> [About this task]
Please count the lines in the items below that contain the word "invade". Reply with that number and nothing else.
------
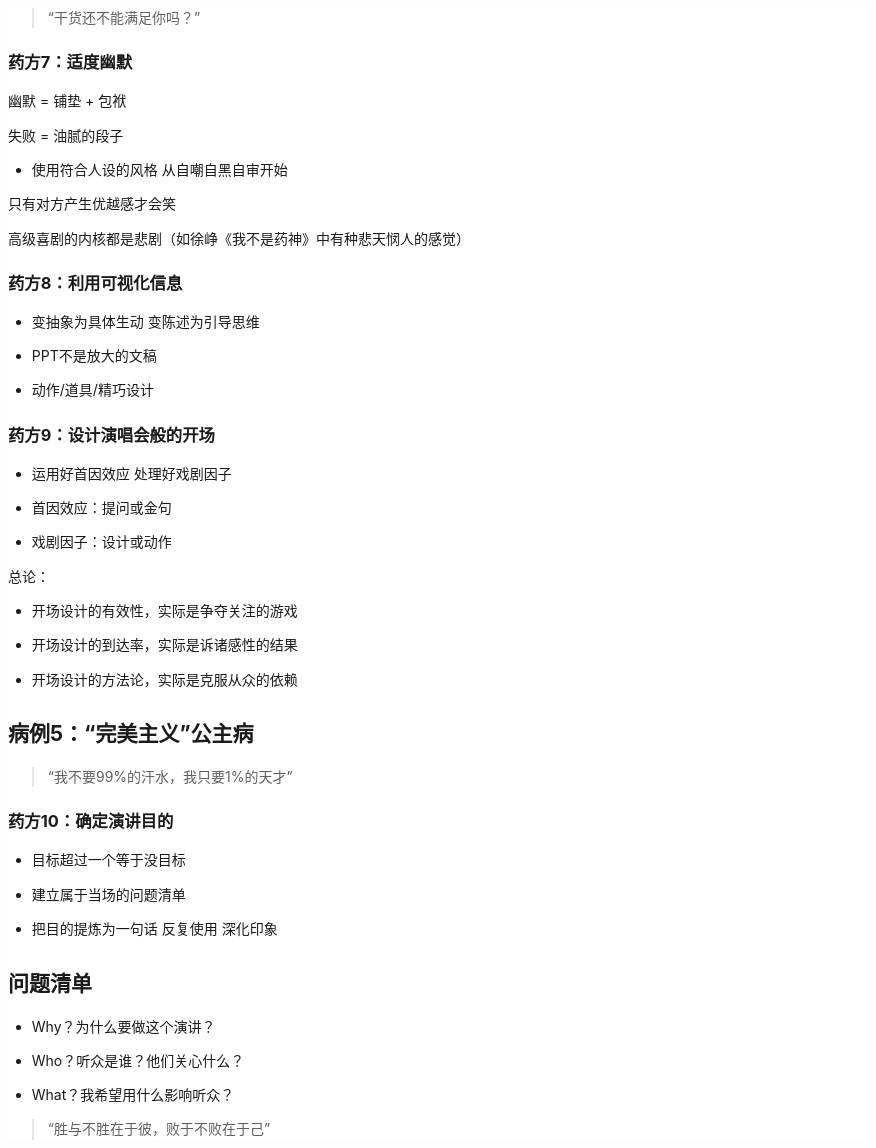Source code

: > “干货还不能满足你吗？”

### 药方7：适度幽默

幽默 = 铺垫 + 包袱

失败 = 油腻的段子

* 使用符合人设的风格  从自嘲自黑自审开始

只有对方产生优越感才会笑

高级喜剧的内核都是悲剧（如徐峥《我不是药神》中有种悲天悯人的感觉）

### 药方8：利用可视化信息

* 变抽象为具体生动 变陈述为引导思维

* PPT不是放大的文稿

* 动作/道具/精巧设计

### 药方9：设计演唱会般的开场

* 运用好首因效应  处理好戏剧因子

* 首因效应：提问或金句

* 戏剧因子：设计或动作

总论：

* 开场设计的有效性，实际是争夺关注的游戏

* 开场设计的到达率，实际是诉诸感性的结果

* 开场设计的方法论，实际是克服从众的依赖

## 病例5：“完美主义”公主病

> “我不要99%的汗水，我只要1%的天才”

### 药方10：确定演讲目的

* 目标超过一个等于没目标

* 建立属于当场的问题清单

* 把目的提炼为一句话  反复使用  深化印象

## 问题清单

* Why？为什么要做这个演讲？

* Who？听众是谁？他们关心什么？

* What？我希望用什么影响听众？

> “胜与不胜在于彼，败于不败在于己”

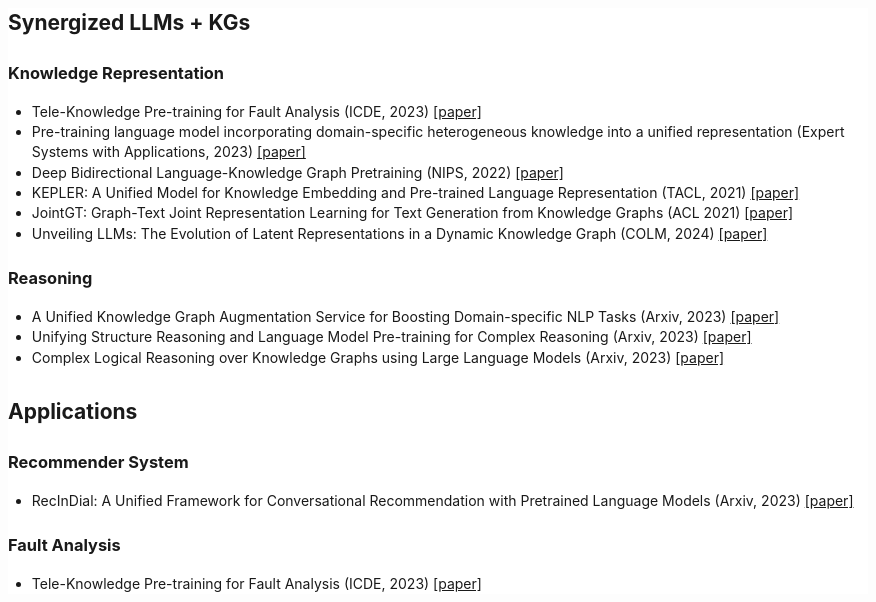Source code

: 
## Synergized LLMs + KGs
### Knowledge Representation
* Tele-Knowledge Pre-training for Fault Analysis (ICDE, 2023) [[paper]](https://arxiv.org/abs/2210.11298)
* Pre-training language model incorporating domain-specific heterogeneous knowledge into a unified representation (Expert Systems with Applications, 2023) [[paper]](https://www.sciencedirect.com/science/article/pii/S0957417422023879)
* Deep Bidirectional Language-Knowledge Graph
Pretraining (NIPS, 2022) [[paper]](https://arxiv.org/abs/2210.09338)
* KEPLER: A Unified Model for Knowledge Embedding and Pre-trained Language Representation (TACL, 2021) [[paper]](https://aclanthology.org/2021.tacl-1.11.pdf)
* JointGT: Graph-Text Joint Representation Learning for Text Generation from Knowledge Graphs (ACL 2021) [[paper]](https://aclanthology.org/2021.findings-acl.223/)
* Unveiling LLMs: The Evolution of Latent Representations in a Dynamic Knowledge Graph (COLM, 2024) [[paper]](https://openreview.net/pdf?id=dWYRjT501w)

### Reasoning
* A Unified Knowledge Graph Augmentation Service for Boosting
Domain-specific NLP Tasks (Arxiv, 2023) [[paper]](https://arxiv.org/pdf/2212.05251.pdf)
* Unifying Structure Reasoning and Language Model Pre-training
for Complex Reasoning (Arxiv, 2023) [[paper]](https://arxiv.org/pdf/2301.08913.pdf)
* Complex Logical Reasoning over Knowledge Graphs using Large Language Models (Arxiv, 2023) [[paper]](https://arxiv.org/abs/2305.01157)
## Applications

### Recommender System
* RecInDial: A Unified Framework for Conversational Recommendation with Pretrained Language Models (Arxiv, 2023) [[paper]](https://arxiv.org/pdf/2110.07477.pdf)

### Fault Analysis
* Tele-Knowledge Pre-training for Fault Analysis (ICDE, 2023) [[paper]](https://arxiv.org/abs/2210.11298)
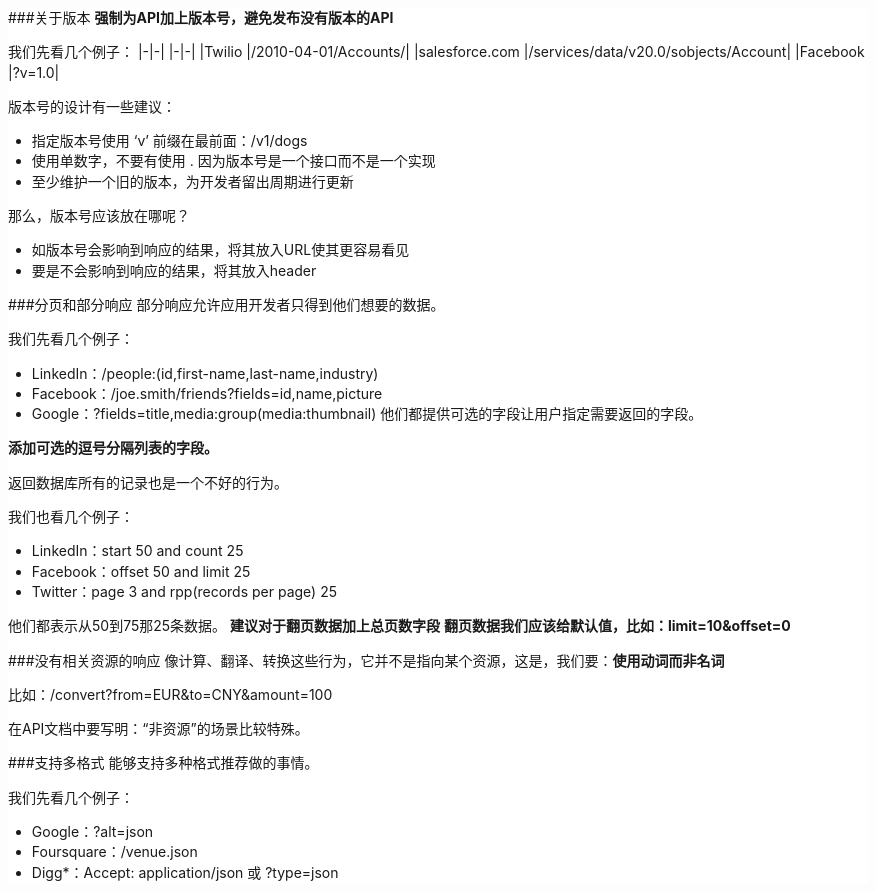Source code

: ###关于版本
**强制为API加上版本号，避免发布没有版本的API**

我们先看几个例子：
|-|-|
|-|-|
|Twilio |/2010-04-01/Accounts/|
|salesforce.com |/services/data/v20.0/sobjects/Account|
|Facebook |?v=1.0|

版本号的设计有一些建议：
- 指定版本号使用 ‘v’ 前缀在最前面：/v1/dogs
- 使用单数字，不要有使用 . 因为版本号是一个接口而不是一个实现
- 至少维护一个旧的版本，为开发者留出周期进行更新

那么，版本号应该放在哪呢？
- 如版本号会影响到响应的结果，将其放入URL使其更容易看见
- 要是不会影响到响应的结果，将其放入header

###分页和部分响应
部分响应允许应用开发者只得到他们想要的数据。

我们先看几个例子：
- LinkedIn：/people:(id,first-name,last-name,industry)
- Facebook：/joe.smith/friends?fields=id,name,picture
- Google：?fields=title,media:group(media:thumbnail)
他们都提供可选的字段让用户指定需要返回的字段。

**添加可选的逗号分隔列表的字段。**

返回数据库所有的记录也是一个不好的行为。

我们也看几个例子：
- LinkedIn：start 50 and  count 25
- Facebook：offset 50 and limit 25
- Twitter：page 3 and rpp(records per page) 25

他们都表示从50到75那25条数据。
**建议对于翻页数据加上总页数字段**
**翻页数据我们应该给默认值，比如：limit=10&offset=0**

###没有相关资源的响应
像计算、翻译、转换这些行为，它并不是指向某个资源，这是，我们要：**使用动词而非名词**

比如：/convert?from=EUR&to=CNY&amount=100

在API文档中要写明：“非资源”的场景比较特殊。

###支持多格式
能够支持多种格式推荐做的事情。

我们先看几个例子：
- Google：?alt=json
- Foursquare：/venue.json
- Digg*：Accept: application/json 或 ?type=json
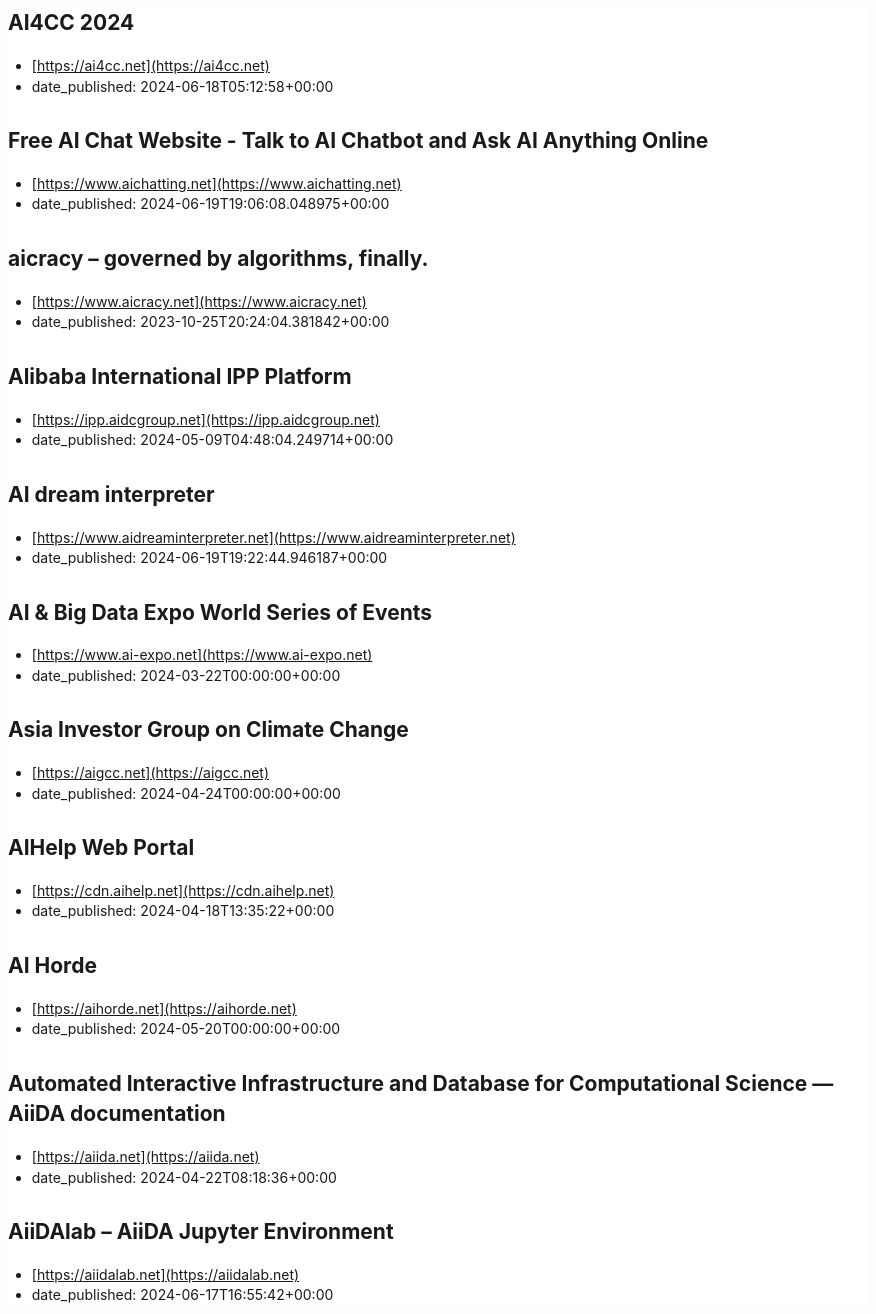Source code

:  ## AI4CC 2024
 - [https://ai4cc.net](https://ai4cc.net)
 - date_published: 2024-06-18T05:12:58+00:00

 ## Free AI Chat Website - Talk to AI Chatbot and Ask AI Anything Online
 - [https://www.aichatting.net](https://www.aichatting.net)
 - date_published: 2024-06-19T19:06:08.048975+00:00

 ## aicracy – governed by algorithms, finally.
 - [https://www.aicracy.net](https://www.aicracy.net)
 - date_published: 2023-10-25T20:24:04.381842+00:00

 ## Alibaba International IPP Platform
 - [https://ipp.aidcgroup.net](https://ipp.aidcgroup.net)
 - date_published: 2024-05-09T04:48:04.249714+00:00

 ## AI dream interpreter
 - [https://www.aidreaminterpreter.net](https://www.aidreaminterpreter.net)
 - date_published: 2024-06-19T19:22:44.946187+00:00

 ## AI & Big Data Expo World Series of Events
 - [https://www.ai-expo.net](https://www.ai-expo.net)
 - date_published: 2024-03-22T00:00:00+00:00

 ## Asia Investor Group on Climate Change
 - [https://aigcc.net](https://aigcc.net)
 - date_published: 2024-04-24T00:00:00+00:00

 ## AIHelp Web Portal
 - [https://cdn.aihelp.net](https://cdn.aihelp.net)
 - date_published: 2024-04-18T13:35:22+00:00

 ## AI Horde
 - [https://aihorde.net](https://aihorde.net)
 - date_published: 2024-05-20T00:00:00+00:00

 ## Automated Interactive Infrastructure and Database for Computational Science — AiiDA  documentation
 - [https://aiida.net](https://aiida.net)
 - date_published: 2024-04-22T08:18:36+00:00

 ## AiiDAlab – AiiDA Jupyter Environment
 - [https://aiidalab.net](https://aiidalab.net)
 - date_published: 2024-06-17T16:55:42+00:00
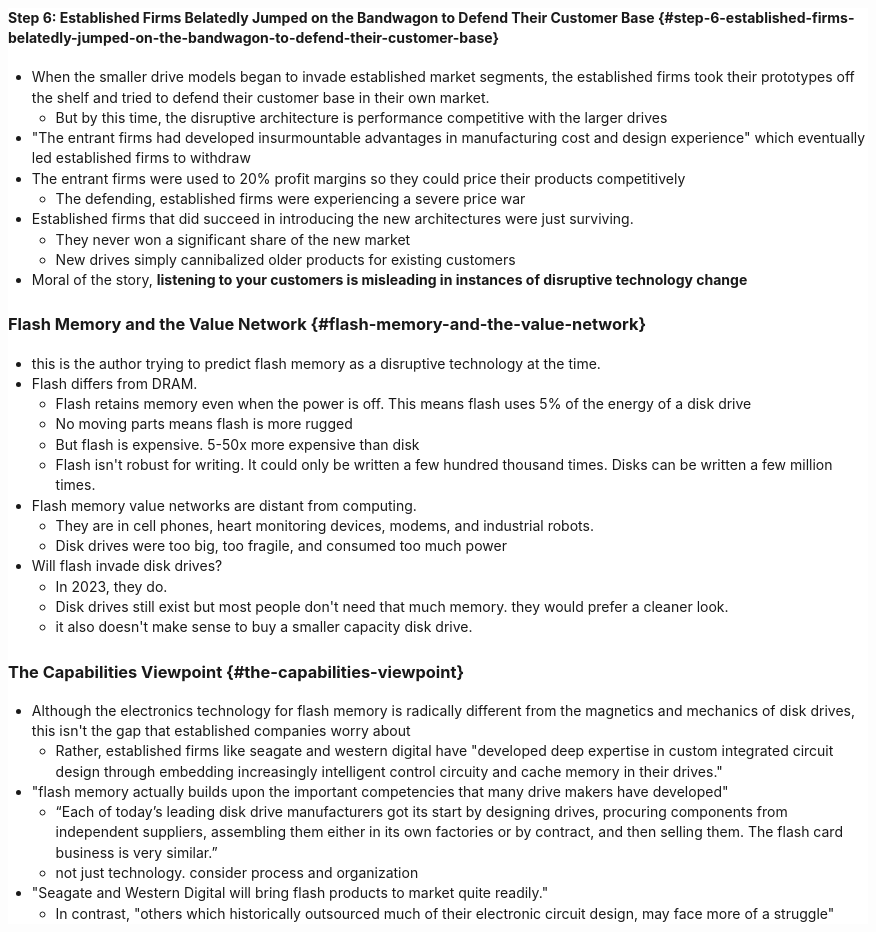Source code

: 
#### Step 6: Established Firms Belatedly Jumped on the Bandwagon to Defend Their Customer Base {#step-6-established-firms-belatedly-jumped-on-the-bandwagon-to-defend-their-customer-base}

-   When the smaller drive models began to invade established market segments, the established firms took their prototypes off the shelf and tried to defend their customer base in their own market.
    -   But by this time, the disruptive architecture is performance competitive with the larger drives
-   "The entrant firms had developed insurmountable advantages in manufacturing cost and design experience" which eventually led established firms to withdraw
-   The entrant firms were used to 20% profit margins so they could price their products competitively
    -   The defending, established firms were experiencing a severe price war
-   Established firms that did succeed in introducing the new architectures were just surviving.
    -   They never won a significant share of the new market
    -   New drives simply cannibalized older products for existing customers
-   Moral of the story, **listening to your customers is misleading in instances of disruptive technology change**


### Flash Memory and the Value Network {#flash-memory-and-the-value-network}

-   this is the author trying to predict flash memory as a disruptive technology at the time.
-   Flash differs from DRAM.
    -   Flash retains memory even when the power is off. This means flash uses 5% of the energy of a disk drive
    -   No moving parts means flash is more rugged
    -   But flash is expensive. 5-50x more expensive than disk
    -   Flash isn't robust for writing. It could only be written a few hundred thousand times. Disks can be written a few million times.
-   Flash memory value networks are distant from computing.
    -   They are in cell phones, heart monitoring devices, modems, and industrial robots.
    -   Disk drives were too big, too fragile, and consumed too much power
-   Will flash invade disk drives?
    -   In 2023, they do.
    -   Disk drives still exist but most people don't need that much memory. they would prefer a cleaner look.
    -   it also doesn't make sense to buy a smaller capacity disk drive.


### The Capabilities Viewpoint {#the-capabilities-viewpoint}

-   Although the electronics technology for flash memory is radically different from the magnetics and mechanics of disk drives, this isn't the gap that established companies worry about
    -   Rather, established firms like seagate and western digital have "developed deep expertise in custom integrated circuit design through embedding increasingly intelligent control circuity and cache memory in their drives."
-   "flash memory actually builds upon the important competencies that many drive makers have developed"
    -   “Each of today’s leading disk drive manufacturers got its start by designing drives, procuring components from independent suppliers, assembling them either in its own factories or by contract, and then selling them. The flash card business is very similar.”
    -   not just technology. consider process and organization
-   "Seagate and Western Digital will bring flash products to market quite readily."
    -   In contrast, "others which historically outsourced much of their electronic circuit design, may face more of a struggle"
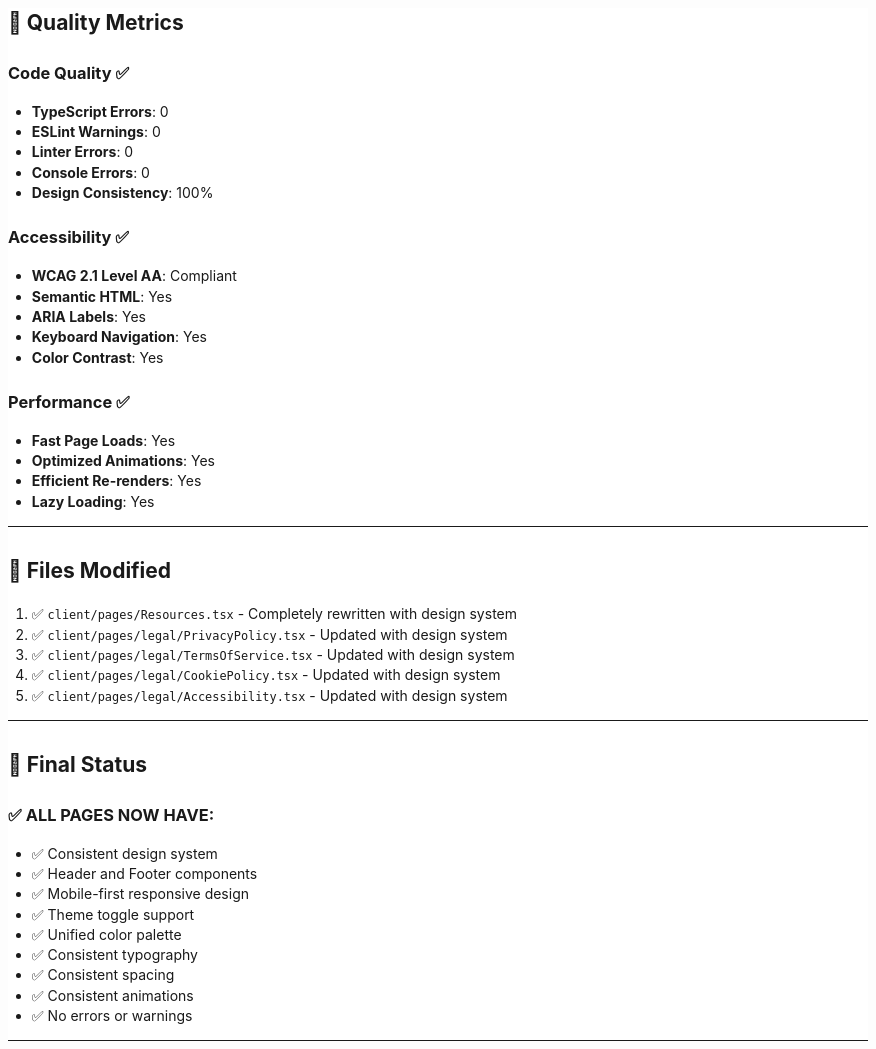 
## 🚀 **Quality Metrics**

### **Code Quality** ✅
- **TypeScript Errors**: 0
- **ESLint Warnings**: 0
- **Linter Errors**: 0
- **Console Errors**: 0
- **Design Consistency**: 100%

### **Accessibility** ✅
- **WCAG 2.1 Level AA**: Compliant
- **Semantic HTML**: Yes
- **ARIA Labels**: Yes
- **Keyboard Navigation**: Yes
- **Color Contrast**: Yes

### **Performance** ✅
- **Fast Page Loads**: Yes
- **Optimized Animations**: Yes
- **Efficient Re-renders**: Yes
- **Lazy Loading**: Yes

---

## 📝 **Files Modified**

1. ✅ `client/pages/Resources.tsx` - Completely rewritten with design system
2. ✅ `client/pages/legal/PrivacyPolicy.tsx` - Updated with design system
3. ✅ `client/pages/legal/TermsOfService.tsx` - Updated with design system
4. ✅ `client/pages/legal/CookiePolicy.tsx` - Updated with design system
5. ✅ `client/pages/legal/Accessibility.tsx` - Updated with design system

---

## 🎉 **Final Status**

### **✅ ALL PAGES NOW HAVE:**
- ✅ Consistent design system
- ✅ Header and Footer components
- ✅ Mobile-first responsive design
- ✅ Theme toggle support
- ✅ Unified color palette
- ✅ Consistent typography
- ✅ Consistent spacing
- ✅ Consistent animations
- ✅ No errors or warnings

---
------
> [Result of this exercise]
2